Which one is better and when

283
views
2
10 months ago by

I was coding (a) part of ex1 of Exercise sheet 1.
There is a simple pythonic way to calculate F(x):


x = np.log(np.sort(numbers))
y = np.log(np.arange(len(numbers),0,-1) / len(numbers))
pylab.plot(x,y)
pylab.show()

However this should not work when we have equal x values. (Right?) Therefore I made the following more non-pythonic solution

y=[]
x=[]
numbers.sort()
for i in range(1,len(numbers)):
if(numbers[i]!=numbers[i-1]):
x.append(numbers[i])
y.append(float((len(numbers)-i))/len(numbers))
x=np.log(x);
y=np.log(y);
pylab.plot(x,y)
pylab.show()

Which one is better? Do we have to worry for equal values in general or it's more like task-dependent?

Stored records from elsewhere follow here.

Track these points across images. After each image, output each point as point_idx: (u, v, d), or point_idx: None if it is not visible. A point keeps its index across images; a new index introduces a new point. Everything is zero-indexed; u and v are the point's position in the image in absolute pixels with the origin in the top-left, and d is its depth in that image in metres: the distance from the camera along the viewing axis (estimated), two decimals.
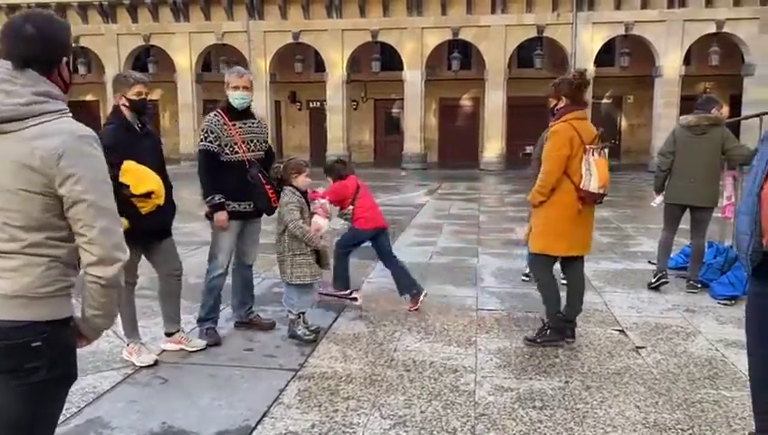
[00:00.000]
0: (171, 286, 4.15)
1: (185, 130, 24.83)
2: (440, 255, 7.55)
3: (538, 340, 4.35)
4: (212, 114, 4.34)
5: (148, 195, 3.67)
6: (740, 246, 2.38)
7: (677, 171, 5.70)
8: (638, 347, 4.33)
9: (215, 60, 25.84)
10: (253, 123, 4.45)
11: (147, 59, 24.61)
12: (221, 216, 4.26)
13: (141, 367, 3.89)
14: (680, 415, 3.29)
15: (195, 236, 8.71)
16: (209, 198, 4.25)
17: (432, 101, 26.00)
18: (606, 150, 4.25)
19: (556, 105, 4.40)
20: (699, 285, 5.76)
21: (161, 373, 3.85)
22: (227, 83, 4.36)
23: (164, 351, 4.18)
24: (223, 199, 4.26)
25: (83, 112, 28.67)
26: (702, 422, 3.21)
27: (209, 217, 4.37)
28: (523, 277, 6.19)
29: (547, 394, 3.54)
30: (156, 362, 3.96)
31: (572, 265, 4.45)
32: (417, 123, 23.30)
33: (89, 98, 28.78)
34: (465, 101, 26.93)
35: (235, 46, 23.76)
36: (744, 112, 18.08)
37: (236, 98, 4.36)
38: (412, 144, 23.48)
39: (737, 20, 20.54)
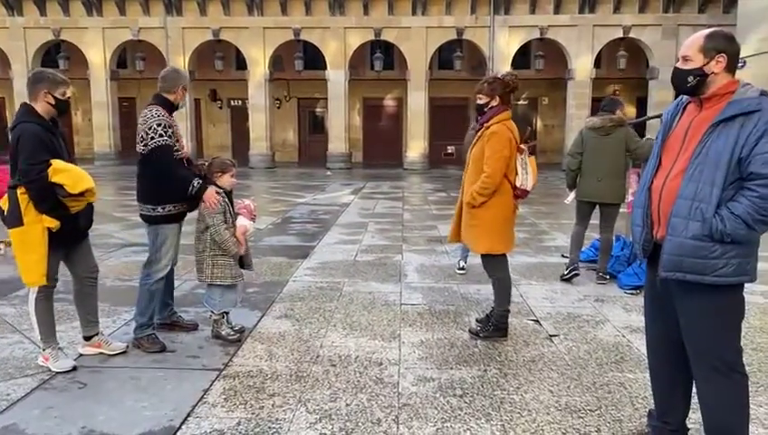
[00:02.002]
0: (88, 288, 4.04)
1: (99, 129, 23.87)
2: (365, 253, 7.65)
3: (481, 334, 4.47)
4: (157, 109, 4.16)
5: (82, 193, 3.61)
6: (634, 236, 2.60)
7: (586, 171, 6.00)
8: (551, 335, 4.57)
9: (130, 56, 24.97)
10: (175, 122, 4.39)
11: (57, 54, 23.48)
12: (212, 190, 4.21)
13: (58, 373, 3.78)
14: (589, 397, 3.51)
15: (110, 238, 8.47)
16: (192, 186, 4.14)
17: (356, 100, 26.13)
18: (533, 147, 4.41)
19: (488, 104, 4.35)
20: (608, 277, 6.11)
21: (80, 378, 3.73)
22: (184, 86, 4.31)
23: (81, 355, 4.06)
24: (201, 181, 4.21)
25: None
26: (609, 403, 3.44)
27: (148, 219, 4.24)
28: (458, 271, 6.52)
29: (467, 382, 3.70)
30: (74, 368, 3.84)
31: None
32: (342, 123, 23.32)
33: None
34: (389, 102, 27.20)
35: (152, 43, 23.03)
36: (650, 113, 19.22)
37: (185, 100, 4.44)
38: (337, 144, 23.49)
39: (642, 26, 21.78)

Could you expand on "should not work when we have equal x values"?
written 10 months ago by Dr Damon Wischik
1
Of course. However I might have misunderstood the definition of F(x), so I might be wrong as well. What I get is that the first code does the following:
x will be the log of sorted numbers: a list which will look like
[small numbers,..,larger ones,..,large numbers]
however x might contain duplicates, e.g.
[smallV1, smallV1, smallV1, .., large numbers]
where smallV1 is some value that's always the same
the y list will be always the same
[1.0, (len(numbers)-1)/len(numbers), (len(numbers)-2)/len(numbers), .. and so on]
so for same x values we will have different F(x) (i.e. y value) which contradicts to general definition of a function if we assume F(x) is a proper function.

P. S.
Sorry for layout of explanation, I'm in a hurry.
written 10 months ago by Dobrik Georgiev
You're right that a proper function F(x) isn't allowed to have multiple values for a single x. But Question 1(a) is asking for a plot -- and, for the purposes of plotting, it doesn't hurt to have an improper function! matplotlib.pyplot.plot() just draws a line through the points you give it, and it doesn't mind duplicates. Another tip: look at matplotlib.pyplot.step, which can draw a step function like the one in Section 2.2 of lecture notes.
written 10 months ago by Damon Wischik

4
10 months ago by
You're right, the 2nd one works for non-equal values while the first one doesn't. However, there are a number of ways to 'pythonify' your second implementation:

empDistX = []
empDistY = []
numbers = sorted(data) #sorted() is more pythonic, and is valid over all iterables
for i, x in enumerate(numbers): #get the element and index in 1 go
if(x not in empDistX): #this incurs a slight performance hit
#but is more in the python style
empDistX.append(x)
empDistY.append(float(length - i)/ length)
​

I believe we do have to worry about equal values - in general and in this specific case.

Alright, that's part 1a done... part 1b!